Accidents and incidents were monitored each month to see if any trends were identified.
We found people were cared for by sufficient numbers of suitably qualified and experienced staff. Recruitment and selection procedures were in place and appropriate checks had been undertaken before staff began work. However, there were some gaps in peoples employment history, for example one person’s application stated the month they started working at a previous employment but no year was documented and nothing to say where they had worked at previously to this. We discussed this with the registered manager who was going to update the records. We saw they had obtained references from previous employers and we saw evidence that a Disclosure and Barring Service [DBS] check had been completed before they started work in the home. The Disclosure and Barring Service carry out a criminal record and barring check on individuals who intend to work with children and vulnerable adults, to help employers make safer recruiting decisions and also to minimise the risk of unsuitable people from working with children and vulnerable adults.
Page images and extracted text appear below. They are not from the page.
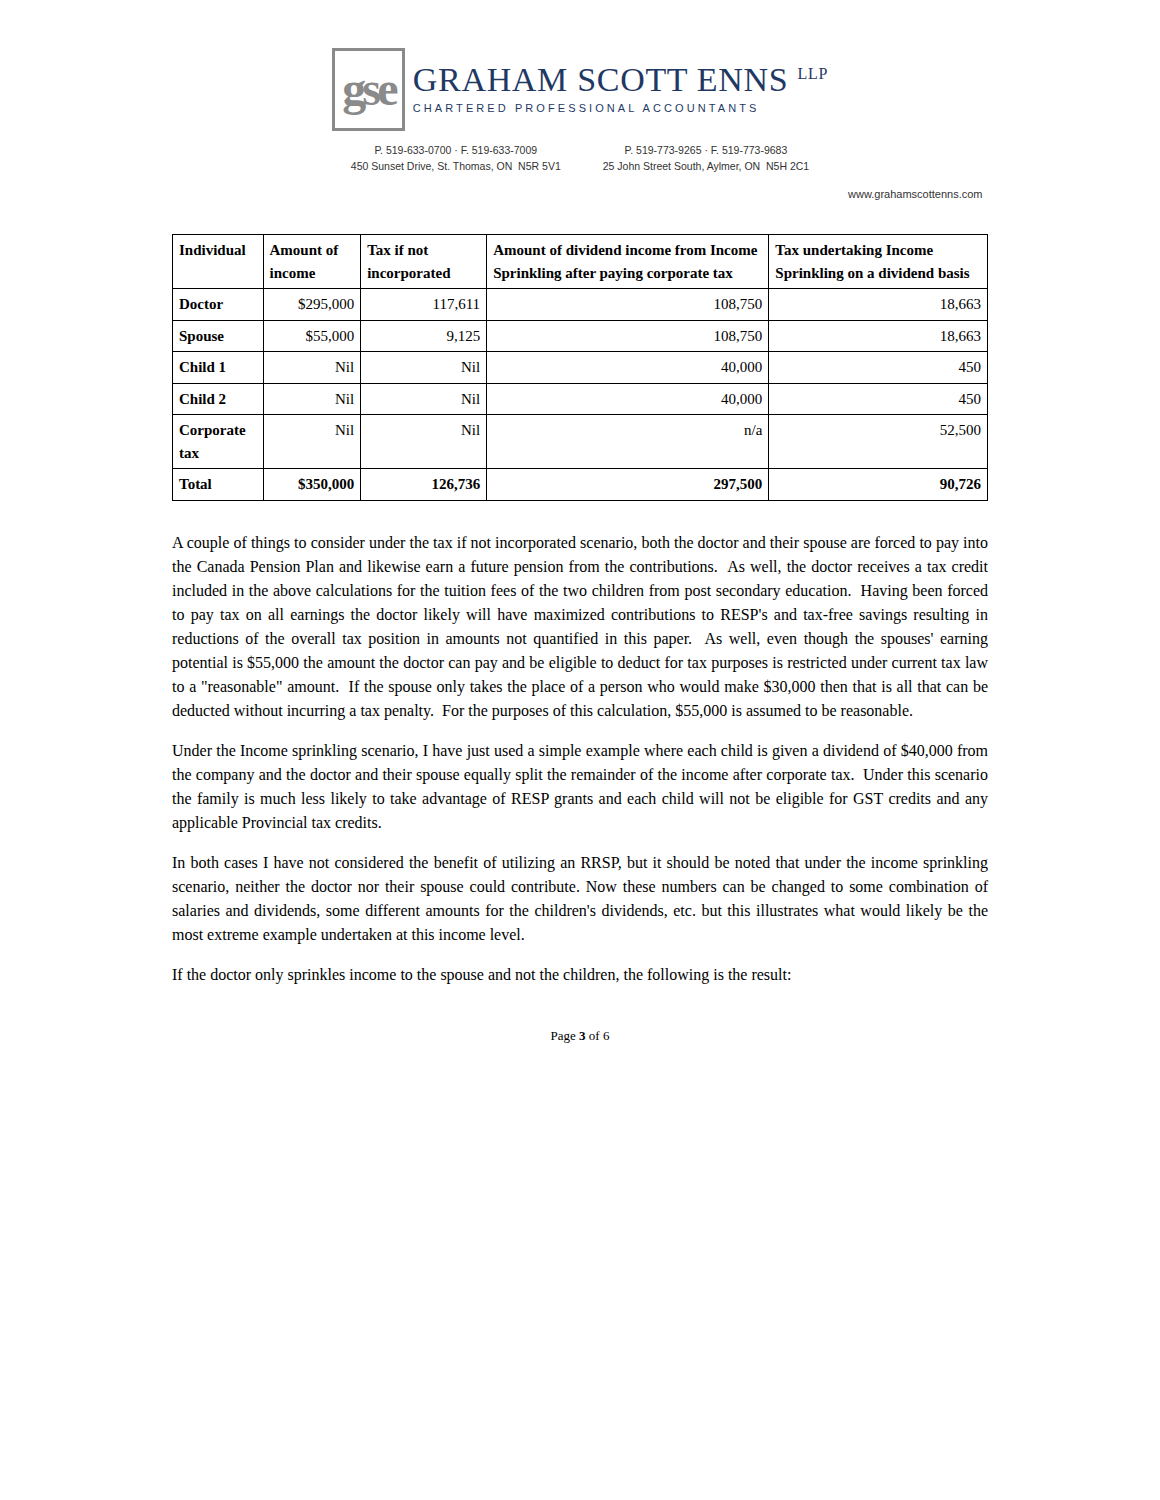gse
GRAHAM SCOTT ENNS LLP
CHARTERED PROFESSIONAL ACCOUNTANTS
P. 519-633-0700 · F. 519-633-7009
450 Sunset Drive, St. Thomas, ON N5R 5V1
P. 519-773-9265 · F. 519-773-9683
25 John Street South, Aylmer, ON N5H 2C1
www.grahamscottenns.com
| Individual | Amount of income | Tax if not incorporated | Amount of dividend income from Income Sprinkling after paying corporate tax | Tax undertaking Income Sprinkling on a dividend basis |
| --- | --- | --- | --- | --- |
| Doctor | $295,000 | 117,611 | 108,750 | 18,663 |
| Spouse | $55,000 | 9,125 | 108,750 | 18,663 |
| Child 1 | Nil | Nil | 40,000 | 450 |
| Child 2 | Nil | Nil | 40,000 | 450 |
| Corporate tax | Nil | Nil | n/a | 52,500 |
| Total | $350,000 | 126,736 | 297,500 | 90,726 |
A couple of things to consider under the tax if not incorporated scenario, both the doctor and their spouse are forced to pay into the Canada Pension Plan and likewise earn a future pension from the contributions. As well, the doctor receives a tax credit included in the above calculations for the tuition fees of the two children from post secondary education. Having been forced to pay tax on all earnings the doctor likely will have maximized contributions to RESP's and tax-free savings resulting in reductions of the overall tax position in amounts not quantified in this paper. As well, even though the spouses' earning potential is $55,000 the amount the doctor can pay and be eligible to deduct for tax purposes is restricted under current tax law to a "reasonable" amount. If the spouse only takes the place of a person who would make $30,000 then that is all that can be deducted without incurring a tax penalty. For the purposes of this calculation, $55,000 is assumed to be reasonable.
Under the Income sprinkling scenario, I have just used a simple example where each child is given a dividend of $40,000 from the company and the doctor and their spouse equally split the remainder of the income after corporate tax. Under this scenario the family is much less likely to take advantage of RESP grants and each child will not be eligible for GST credits and any applicable Provincial tax credits.
In both cases I have not considered the benefit of utilizing an RRSP, but it should be noted that under the income sprinkling scenario, neither the doctor nor their spouse could contribute. Now these numbers can be changed to some combination of salaries and dividends, some different amounts for the children's dividends, etc. but this illustrates what would likely be the most extreme example undertaken at this income level.
If the doctor only sprinkles income to the spouse and not the children, the following is the result:
Page 3 of 6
We saw that the service was clean and tidy and there was plenty of personal protection equipment [PPE] available. There were some issues with staff wearing nail varnish and false nails. We discussed this with the registered manager.
We observed a lunchtime meal upstairs on the dementia unit. We found the food was well presented, well cooked and plentiful. People were asked if they wanted more.
Staff were supported by their manager and were able to raise any concerns with them. Lessons were learnt from incidents that occurred at the service and improvements were made if and when required. The service had a system in place for the management of complaints. The registered manager reviewed processes and practices to ensure people received a high quality service.
We saw safety checks and certificates that were all within the last twelve months for items that had been serviced such as fire equipment and water temperature checks. Maintenance staff completed monthly health and safety audits but did not always act upon them.
We asked to see an environmental risk assessment for the staircase. The service has a large staircase that goes up and round to the first and second floors. Once on the second floor there was a sheer drop that could be considered dangerous. People on the mental health unit had free access to this staircase. No one had considered this an issue in the past. We recommended that the registered manager refers this to health and safety for advice.
We found there were two breaches of the Health and Social Care Act 2008 (Regulated Activities) Regulations 2014. You can see what action we told the registered provider to take at the back of the full version of the report.